*How to complete this task*
Report the number of lines in the data below that hold "pencil", without any other words.
[Opening Supplied data section]
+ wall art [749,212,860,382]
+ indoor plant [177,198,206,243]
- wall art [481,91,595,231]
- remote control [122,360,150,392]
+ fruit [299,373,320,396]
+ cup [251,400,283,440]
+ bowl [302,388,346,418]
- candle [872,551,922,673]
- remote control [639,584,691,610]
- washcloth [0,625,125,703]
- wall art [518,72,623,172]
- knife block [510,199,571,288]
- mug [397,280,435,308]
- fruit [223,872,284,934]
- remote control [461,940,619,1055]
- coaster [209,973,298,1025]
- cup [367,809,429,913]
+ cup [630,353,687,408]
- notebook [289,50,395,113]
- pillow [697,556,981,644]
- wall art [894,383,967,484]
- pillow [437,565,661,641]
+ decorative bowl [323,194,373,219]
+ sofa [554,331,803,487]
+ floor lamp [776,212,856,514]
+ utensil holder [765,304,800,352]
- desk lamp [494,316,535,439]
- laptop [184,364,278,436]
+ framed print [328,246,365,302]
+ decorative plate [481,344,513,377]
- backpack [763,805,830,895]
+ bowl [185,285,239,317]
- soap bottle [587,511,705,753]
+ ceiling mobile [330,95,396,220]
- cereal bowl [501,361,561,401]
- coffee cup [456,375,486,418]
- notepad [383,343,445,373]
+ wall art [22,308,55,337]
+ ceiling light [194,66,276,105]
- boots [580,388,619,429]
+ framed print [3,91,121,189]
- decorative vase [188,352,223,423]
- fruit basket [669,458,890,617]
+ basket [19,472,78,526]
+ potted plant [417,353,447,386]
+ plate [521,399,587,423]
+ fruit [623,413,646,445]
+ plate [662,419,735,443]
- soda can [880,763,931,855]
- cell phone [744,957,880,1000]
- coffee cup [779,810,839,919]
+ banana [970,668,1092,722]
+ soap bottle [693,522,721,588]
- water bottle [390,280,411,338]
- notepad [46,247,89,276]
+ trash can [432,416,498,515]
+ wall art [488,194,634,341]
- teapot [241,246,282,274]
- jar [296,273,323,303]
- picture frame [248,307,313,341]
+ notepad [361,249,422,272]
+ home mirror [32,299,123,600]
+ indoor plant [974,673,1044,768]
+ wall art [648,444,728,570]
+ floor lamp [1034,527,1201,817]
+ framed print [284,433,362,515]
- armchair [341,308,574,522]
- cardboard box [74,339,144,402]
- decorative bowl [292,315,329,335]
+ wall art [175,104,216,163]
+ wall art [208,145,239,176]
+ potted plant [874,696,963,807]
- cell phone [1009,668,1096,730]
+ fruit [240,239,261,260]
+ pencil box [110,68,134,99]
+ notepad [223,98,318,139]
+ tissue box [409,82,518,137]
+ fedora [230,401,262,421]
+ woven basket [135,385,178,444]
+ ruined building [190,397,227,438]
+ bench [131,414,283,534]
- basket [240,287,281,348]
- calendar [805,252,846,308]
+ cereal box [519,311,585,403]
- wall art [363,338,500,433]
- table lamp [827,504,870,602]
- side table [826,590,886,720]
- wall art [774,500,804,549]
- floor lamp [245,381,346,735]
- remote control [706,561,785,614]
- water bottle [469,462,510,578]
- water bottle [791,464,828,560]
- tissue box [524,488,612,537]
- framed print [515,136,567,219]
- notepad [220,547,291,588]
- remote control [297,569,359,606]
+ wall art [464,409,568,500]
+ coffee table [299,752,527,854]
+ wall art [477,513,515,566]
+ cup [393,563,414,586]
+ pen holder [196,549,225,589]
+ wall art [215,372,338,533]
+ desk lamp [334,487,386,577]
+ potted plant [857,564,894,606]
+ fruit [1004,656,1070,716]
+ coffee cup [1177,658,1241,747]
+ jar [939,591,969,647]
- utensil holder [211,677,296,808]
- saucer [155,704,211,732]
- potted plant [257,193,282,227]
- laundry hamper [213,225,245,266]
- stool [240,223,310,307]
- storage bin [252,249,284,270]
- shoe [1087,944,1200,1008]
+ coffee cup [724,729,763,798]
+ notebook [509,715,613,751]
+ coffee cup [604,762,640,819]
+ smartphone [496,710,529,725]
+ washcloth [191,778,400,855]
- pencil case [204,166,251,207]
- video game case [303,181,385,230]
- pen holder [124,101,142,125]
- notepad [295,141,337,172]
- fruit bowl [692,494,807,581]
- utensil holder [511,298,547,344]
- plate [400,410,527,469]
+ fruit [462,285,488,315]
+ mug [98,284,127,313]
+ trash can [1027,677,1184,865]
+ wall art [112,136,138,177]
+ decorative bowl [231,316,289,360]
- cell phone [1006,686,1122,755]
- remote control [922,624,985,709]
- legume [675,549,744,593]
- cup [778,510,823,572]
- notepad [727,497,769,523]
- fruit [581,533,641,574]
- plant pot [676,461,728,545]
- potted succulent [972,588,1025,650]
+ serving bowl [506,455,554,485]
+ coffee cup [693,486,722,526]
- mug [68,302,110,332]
[Closing Supplied data section]
*Response to the task*
2